**Assignment**
From the listing below, copy each line where "tertiary" occurs.

--- START ---

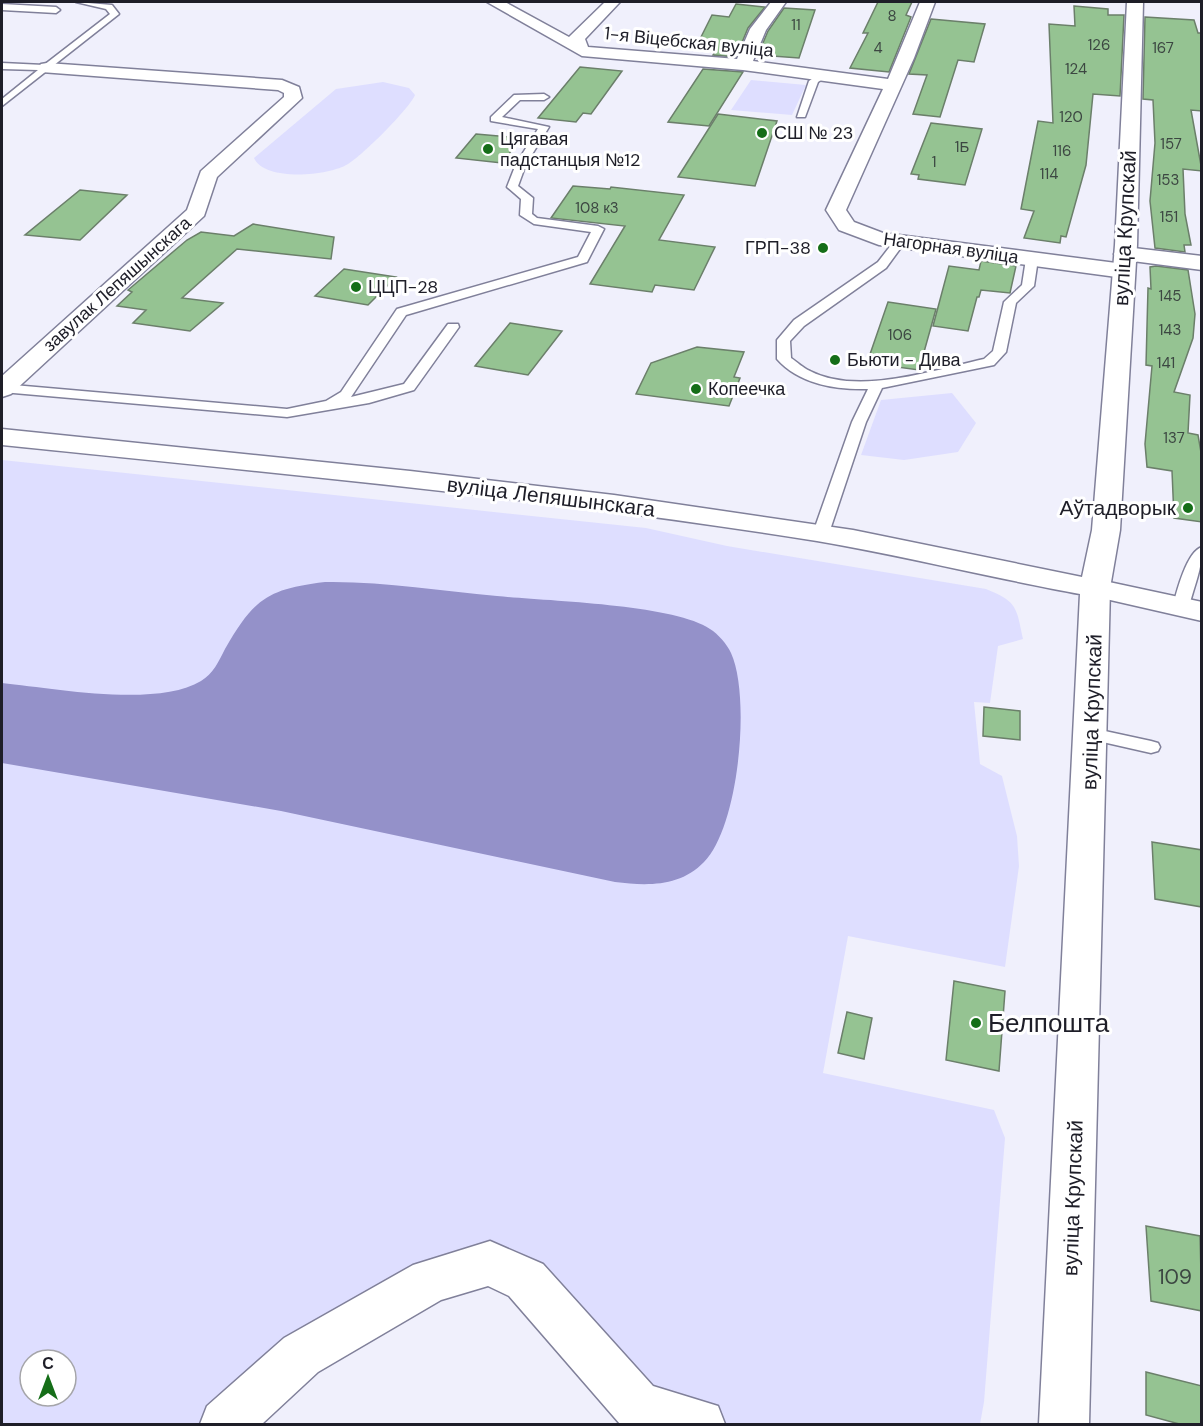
<svg xmlns="http://www.w3.org/2000/svg" width="1203" height="1426" font-family="'DM Sans',sans-serif">
	<style>
		.green { fill: #dedeff; fill-rule: evenodd }
		.water { fill: #9491c9 }
		.building { fill: #95c392; stroke: #6b7f6a; stroke-width: 1.5 }
		.lines { fill: none; stroke-linecap: round; stroke-linejoin: round }
		.service-casing { stroke: #80809a; stroke-width: 3 }
		.minor-casing { stroke: #80809a; stroke-width: 3 }
		.tertiary-casing { stroke: #80809a; stroke-width: 3 }
		.primary-casing { stroke: #80809a; stroke-width: 3 }
		.service { fill: #fff; fill-rule: evenodd }
		.minor { fill: #fff; fill-rule: evenodd }
		.tertiary { fill: #fff; fill-rule: evenodd }
		.primary { fill: #fff; fill-rule: evenodd }
		.poi-dot { fill: #156e18; stroke: #fff; stroke-width: 2 }
		.labels { text-anchor: middle; stroke-width: 6; stroke-linejoin: round; paint-order: stroke }
		.far-number-label { font-size: 15px; fill: #3c4742 }
		.far-street-label { font-size: 18px; fill: #1e1e28; stroke: #fff }
		.far-poi-label { font-size: 18px; fill: #1e1e28; stroke: #fff; text-anchor: start }
		.street-label { font-size: 21px; fill: #1e1e28; stroke: #fff }
		.poi-label { font-size: 21px; fill: #1e1e28; stroke: #fff; text-anchor: end }
		.near-number-label { font-size: 21px; fill: #3c4742 }
		.near-poi-label { font-size: 26px; fill: #1e1e28; stroke: #fff; text-anchor: start }
	</style>
	<rect width="100%" height="100%" fill="#f0f0fc"/>
	<g class="green">
		<polygon points="751,80 806,85 792,115 731,110"/>
		<path d="M383,82L409,88L415,95C409,109 362,156 348,164C329,176 265,182 254,158L336,89Z"/>
		<polygon points="952,393 976,423 958,452 904,460 861,455 881,400"/>
		<path d="M2,460L646,528L727,546L986,589C1018,602 1016,607 1023,639L998,646L990,703L974,702L980,764L1002,776L1017,836L1019,866L1005,967L848,936L823,1073L994,1110L1005,1138L984,1402L980,1424H668L630,1403L485,1273L222,1403L201,1424H2ZM30,1360H66V1396H30Z"/>
	</g>
	<path class="water" d="M325,582C382,581 440,591 497,596C545,601 674,604 710,629C718,634 727,644 731,653C751,696 739,827 704,862C680,887 647,886 615,882L281,811L2,763V683C52,688 157,708 201,681C213,674 219,661 225,649C254,599 267,589 325,582Z"/>
	<g class="building">
		<polygon points="878,2 912,2 906,15 911,17 889,72 850,68 868,33 863,33"/>
		<polygon points="736,4 765,7 748,28 736,57 713,55 716,50 695,49 712,15 729,17"/>
		<polygon points="1074,6 1108,9 1108,15 1124,15 1120,96 1093,94 1086,165 1066,237 1061,236 1060,243 1024,238 1034,211 1021,209 1038,121 1053,123 1049,24 1075,26"/>
		<polygon points="784,8 815,10 799,58 758,55 768,31"/>
		<polygon points="1145,17 1194,20 1198,33 1202,33 1202,111 1191,110 1202,171 1183,169 1185,214 1191,245 1184,245 1185,252 1155,248 1150,201 1155,143 1153,100 1143,99"/>
		<polygon points="931,19 985,24 974,62 958,60 940,117 913,114 927,75 909,74"/>
		<polygon points="580,67 622,71 591,114 583,113 576,122 538,118"/>
		<polygon points="703,69 743,72 709,126 668,122"/>
		<polygon points="718,114 777,121 755,186 678,177"/>
		<polygon points="931,123 982,129 965,185 918,179 919,175 911,174"/>
		<polygon points="476,134 521,138 502,163 456,158"/>
		<polygon points="573,186 610,189 611,187 684,195 659,240 715,247 694,290 655,285 652,292 590,284 625,226 551,218"/>
		<polygon points="80,190 127,195 80,240 25,235"/>
		<polygon points="253,224 334,237 331,259 237,249 182,298 223,303 190,331 133,323 146,310 117,306 132,292 128,290 187,240 201,232 234,236"/>
		<polygon points="981,261 1016,266 1010,293 981,290 979,297 977,297 968,331 933,326 949,266 979,270"/>
		<polygon points="1156,266 1188,270 1195,314 1193,338 1174,392 1190,395 1188,433 1198,435 1202,458 1202,522 1174,518 1172,471 1147,467 1145,444 1152,366 1146,365 1148,288 1151,289 1150,267"/>
		<polygon points="344,269 396,277 368,305 315,296"/>
		<polygon points="888,302 936,309 919,370 867,363"/>
		<polygon points="510,323 562,331 528,375 475,366"/>
		<polygon points="697,347 744,352 734,377 740,378 729,406 636,394 651,363"/>
		<polygon points="984,707 1020,711 1020,740 983,736"/>
		<polygon points="1152,842 1202,850 1202,907 1155,899"/>
		<polygon points="954,981 1005,991 999,1071 946,1060"/>
		<polygon points="847,1012 872,1018 864,1059 838,1053"/>
		<polygon points="1146,1226 1200,1236 1202,1311 1151,1301"/>
		<polygon points="1146,1372 1202,1386 1202,1425 1183,1425 1146,1415"/>
	</g>
	<g class="lines">
		<g class="service-casing">
			<g id="service">
				<polygon points="76,2 112,5 119,14 2,106 2,99 38,70 2,69 2,63 44,65 110,14 106,9"/>
				<polygon points="2,4 56,7 60,10 56,13 2,10"/>
				<polygon points="819,74 827,76 818,82 805,117 797,117 809,81"/>
				<polygon points="514,95 544,94 549,97 544,100 520,100 502,117 549,127 526,164 518,186 533,198 532,214 537,218 598,226 604,229 587,262 406,315 351,397 404,384 448,324 458,324 459,327 414,390 369,403 287,417 2,392 2,384 287,409 326,401 341,392 397,309 578,257 591,232 534,224 520,215 521,199 507,187 516,164 538,129 491,121 491,117"/>
				<path d="M899,238L905,242L886,268L804,326L790,341L791,358C797,362 803,368 810,371C858,396 934,370 984,359L993,351L1004,302L1022,285L1026,259L1032,255L1038,259L1034,286L1016,303L1006,352L994,365L882,388L866,422L829,533L821,538L815,536L813,533L852,422L868,389C836,390 799,384 777,359V340L794,320L878,262L895,240Z"/>
				<path d="M1202,547C1202,571 1194,585 1189,607L1181,612L1175,611L1173,607C1176,593 1187,551 1202,547Z"/>
				<polygon points="1091,728 1151,741 1158,743 1160,747 1158,751 1151,753 1085,738 1082,734 1085,730"/>
			</g>
		</g>
		<g class="minor-casing">
			<g id="minor">
				<polygon points="487,2 505,2 569,37 605,2 620,2 585,39 588,47 737,59 750,29 771,2 786,2 766,30 753,61 888,79 920,2 935,2 914,58 846,210 854,222 883,233 1124,264 1132,266 1135,271 1132,276 1124,278 879,245 839,230 826,210 883,89 743,70 582,56"/>
				<polygon points="47,63 282,80 299,87 302,98 217,177 204,216 11,394 2,397 2,376 187,210 201,171 284,97 284,93 278,90 41,72 38,68 41,64"/>
				<polygon points="1125,247 1202,256 1202,270 1117,259 1114,254 1117,249"/>
				<polygon points="490,1241 543,1264 653,1386 718,1406 725,1424 620,1424 509,1296 488,1286 441,1300 318,1372 262,1424 200,1424 207,1406 284,1338 413,1265"/>
			</g>
		</g>
		<g class="tertiary-casing">
			<polygon id="tertiary" points="1095,579 1202,602 1202,621 1084,594 1080,588 1084,582"/>
		</g>
		<g class="primary-casing">
			<path id="primary" d="M1127,2H1143L1137,245L1120,530L1110,588L1089,1424H1039L1080,594C992,578 905,556 817,541C547,498 274,473 2,445V429L410,471L614,495L853,530L1082,577L1092,530L1115,245Z"/>
		</g>
		<use href="#service" class="service"/>
		<use href="#minor" class="minor"/>
		<use href="#tertiary" class="tertiary"/>
		<use href="#primary" class="primary"/>
	</g>
	<g class="poi-dot">
		<circle cx="762" cy="133" r="6"/>
		<circle cx="488" cy="149" r="6"/>
		<circle cx="823" cy="248" r="6"/>
		<circle cx="356" cy="287" r="6"/>
		<circle cx="835" cy="360" r="6"/>
		<circle cx="696" cy="389" r="6"/>
		<circle cx="1188" cy="508" r="6"/>
		<circle cx="976" cy="1023" r="6"/>
	</g>
	<g class="labels">
		<g class="far-number-label">
			<text x="892" y="21">8</text>
			<text x="796" y="30">11</text>
			<text x="1099" y="50">126</text>
			<text x="878" y="53">4</text>
			<text x="1163" y="53">167</text>
			<text x="1076" y="74">124</text>
			<text x="1071" y="122">120</text>
			<text x="1171" y="149">157</text>
			<text x="962" y="152">1Б</text>
			<text x="1062" y="156">116</text>
			<text x="934" y="167">1</text>
			<text x="1049" y="179">114</text>
			<text x="1168" y="185">153</text>
			<text x="597" y="213">108 к3</text>
			<text x="1169" y="222">151</text>
			<text x="1170" y="301">145</text>
			<text x="1170" y="335">143</text>
			<text x="900" y="340">106</text>
			<text x="1166" y="368">141</text>
			<text x="1174" y="443">137</text>
		</g>
		<g class="far-street-label">
			<text transform="translate(689 42) rotate(6)" y="6">1-я Віцебская вуліца</text>
			<text transform="translate(951 248) rotate(8)" y="6">Нагорная вуліца</text>
			<text transform="translate(117 284) rotate(-42)" y="6">завулак Лепяшынскага</text>
		</g>
		<g class="far-poi-label">
			<text x="774" y="139">СШ № 23</text>
			<text x="500" y="145">Цягавая<tspan x="500" dy="21">падстанцыя №12</tspan></text>
			<text x="811" y="254" text-anchor="end">ГРП-38</text>
			<text x="368" y="293">ЦЦП-28</text>
			<text x="847" y="366">Бьюти - Дива</text>
			<text x="708" y="395">Копеечка</text>
		</g>
		<g class="street-label">
			<text transform="translate(1125 228) rotate(-87)" y="7">вуліца Крупскай</text>
			<text transform="translate(551 497) rotate(7)" y="7">вуліца Лепяшынскага</text>
			<text transform="translate(1092 712) rotate(-88)" y="7">вуліца Крупскай</text>
			<text transform="translate(1073 1198) rotate(-88)" y="7">вуліца Крупскай</text>
		</g>
		<g class="poi-label">
			<text x="1176" y="515">Аўтадворык</text>
		</g>
		<g class="near-number-label">
			<text x="1175" y="1284">109</text>
		</g>
		<g class="near-poi-label">
			<text x="988" y="1032">Белпошта</text>
		</g>
	</g>
	<rect width="1203" height="1426" fill="none" stroke="#1e1e28" stroke-width="6"/>
	<g transform="translate(48 1378)"><circle r="28" fill="#ffffff" stroke="#a5a5a9" stroke-width="1.5"/>
	<path d="M0-4.5L10 22L0 15L-10 22Z" fill="#156e18"/>
	<text y="-9" font-size="16" font-weight="bold" text-anchor="middle" fill="#1e1e28">С</text>
	</g>
</svg>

--- END ---

**Solution to this exercise**
		.tertiary-casing { stroke: #80809a; stroke-width: 3 }
		.tertiary { fill: #fff; fill-rule: evenodd }
		<g class="tertiary-casing">
			<polygon id="tertiary" points="1095,579 1202,602 1202,621 1084,594 1080,588 1084,582"/>
		<use href="#tertiary" class="tertiary"/>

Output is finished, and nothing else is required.